Tim Wise, whom scholar and philosopher Cornel West calls, “A vanilla brother in the tradition of (abolitionist) John Brown,” is among the nation’s most prominent antiracist essayists and educators. He has spent the past 25 years speaking to audiences in all 50 states, on over 1500 college and high school campuses, at hundreds of professional and academic conferences, and to community groups across the nation.

Wise’s antiracism work traces back to his days as a college activist in the 1980s, fighting for divestment from (and economic sanctions against) apartheid South Africa. After graduation, he threw himself into social justice efforts full-time, as a Youth Coordinator and Associate Director of the Louisiana Coalition Against Racism and Nazism: the largest of the many groups organized in the early 1990s to defeat the political candidacies of white supremacist and former Ku Klux Klan leader David Duke. From there, he became a community organizer in New Orleans’ public housing, and a policy analyst for a children’s advocacy group focused on combatting poverty and economic inequity. He has served as an adjunct professor at the Smith College School of Social Work, in Northampton, MA., and from 1999-2003 was an advisor to the Fisk University Race Relations Institute in Nashville, TN.

Wise is the author of seven books, including his highly-acclaimed memoir, White Like Me: Reflections on Race from a Privileged Son, as well as Dear White America: Letter to a New Minority, and Under the Affluence: Shaming the Poor, Praising the Rich and Sacrificing the Future of America.
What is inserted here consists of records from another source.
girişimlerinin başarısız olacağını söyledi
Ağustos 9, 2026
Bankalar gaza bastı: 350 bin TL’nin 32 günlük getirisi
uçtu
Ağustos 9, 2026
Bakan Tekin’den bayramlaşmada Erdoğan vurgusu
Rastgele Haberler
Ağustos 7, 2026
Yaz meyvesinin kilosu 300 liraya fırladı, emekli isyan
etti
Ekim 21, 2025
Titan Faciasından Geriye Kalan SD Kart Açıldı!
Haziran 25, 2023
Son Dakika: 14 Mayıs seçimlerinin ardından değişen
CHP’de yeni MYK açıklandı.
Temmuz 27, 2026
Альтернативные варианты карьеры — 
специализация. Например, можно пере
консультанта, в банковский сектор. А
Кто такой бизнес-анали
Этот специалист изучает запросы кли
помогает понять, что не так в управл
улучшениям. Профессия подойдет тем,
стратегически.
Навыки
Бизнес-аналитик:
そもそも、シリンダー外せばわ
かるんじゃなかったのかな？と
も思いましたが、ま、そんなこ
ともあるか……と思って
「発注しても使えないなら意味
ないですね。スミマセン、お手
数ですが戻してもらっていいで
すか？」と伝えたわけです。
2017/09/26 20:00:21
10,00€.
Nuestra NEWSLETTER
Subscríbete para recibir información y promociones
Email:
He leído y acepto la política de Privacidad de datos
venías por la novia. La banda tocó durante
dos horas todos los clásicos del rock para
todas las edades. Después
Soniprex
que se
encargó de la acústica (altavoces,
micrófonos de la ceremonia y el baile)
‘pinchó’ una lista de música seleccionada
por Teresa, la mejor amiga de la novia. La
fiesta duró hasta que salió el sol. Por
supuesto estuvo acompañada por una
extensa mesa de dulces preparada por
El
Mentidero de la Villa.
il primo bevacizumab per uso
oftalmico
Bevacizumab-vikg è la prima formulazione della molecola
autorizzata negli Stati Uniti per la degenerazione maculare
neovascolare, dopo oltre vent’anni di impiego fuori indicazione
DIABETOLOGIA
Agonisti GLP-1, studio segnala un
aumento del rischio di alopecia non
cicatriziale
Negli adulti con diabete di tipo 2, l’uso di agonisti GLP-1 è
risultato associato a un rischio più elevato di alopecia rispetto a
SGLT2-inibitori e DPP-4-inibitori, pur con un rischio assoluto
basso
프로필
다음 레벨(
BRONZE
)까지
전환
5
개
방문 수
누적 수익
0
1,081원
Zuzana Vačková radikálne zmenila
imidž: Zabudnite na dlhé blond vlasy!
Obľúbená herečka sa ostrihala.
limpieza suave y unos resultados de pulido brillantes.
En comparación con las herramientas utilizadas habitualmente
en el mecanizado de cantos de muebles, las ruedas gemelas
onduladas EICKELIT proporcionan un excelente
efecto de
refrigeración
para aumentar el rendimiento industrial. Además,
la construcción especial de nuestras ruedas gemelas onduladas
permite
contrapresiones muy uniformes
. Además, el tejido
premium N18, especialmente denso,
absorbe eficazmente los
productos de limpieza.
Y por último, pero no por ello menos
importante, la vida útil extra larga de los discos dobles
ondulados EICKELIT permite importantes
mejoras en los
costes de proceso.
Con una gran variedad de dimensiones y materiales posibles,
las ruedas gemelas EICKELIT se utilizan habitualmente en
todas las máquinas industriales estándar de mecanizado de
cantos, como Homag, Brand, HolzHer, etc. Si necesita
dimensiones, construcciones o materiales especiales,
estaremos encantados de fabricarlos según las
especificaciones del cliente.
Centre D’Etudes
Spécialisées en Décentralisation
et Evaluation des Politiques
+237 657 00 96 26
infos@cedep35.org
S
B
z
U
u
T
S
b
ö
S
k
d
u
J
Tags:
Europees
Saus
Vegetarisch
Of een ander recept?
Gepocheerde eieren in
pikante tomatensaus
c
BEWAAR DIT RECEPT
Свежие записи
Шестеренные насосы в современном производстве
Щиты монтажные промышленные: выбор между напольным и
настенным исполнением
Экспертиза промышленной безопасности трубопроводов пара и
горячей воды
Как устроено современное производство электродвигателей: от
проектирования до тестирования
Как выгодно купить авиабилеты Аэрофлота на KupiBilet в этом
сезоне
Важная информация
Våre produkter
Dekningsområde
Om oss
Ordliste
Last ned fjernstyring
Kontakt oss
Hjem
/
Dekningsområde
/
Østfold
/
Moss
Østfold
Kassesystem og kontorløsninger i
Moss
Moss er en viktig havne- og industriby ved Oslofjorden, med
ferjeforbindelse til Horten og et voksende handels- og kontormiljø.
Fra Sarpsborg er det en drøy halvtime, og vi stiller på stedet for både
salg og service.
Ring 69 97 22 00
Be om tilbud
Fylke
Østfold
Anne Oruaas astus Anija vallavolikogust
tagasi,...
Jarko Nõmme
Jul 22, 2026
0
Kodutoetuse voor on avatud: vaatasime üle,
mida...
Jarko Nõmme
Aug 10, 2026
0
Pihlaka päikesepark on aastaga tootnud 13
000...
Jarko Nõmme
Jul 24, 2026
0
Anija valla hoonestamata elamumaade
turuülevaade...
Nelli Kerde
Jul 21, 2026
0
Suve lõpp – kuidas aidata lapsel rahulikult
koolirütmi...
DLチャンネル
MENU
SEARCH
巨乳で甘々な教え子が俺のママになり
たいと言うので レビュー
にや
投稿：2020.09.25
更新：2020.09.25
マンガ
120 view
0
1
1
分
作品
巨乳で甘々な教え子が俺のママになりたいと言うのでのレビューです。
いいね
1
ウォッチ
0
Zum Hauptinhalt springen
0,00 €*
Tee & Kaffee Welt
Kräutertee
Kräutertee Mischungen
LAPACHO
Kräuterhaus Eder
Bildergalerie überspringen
His essays have appeared in The Washington PostSalonHuffington PostCounterpunchBlack Commentator, and The Root, which named Wise one of the “8 Wokest White People We Know.”

Wise has been featured in (and co-wrote) two documentary films from the Media Education Foundation: “The Great White Hoax: Donald Trump and the Politics of Race and Class in America,” and “White Like Me: Race, Racism and White Privilege in America.” He is one of five persons—including President Barack Obama—interviewed for a video exhibition on race relations in America, featured at the National Museum of African American History and Culture in Washington DC. Additionally, his media presence includes dozens of appearances on CNN, MSNBC and NPR, feature interviews on ABC’s 20/20 and CBS’s 48 Hours, as well as videos posted on YouTube, Facebook and other social media platforms that have received over 30 million views. His bi-weekly podcast, “Speak Out with Tim Wise,” launched in 2017, and features weekly interviews with activists, scholars and artists about movement building and strategies for social change.

Wise graduated from Tulane University in 1990 and received antiracism training from the People’s Institute for Survival and Beyond, in New Orleans.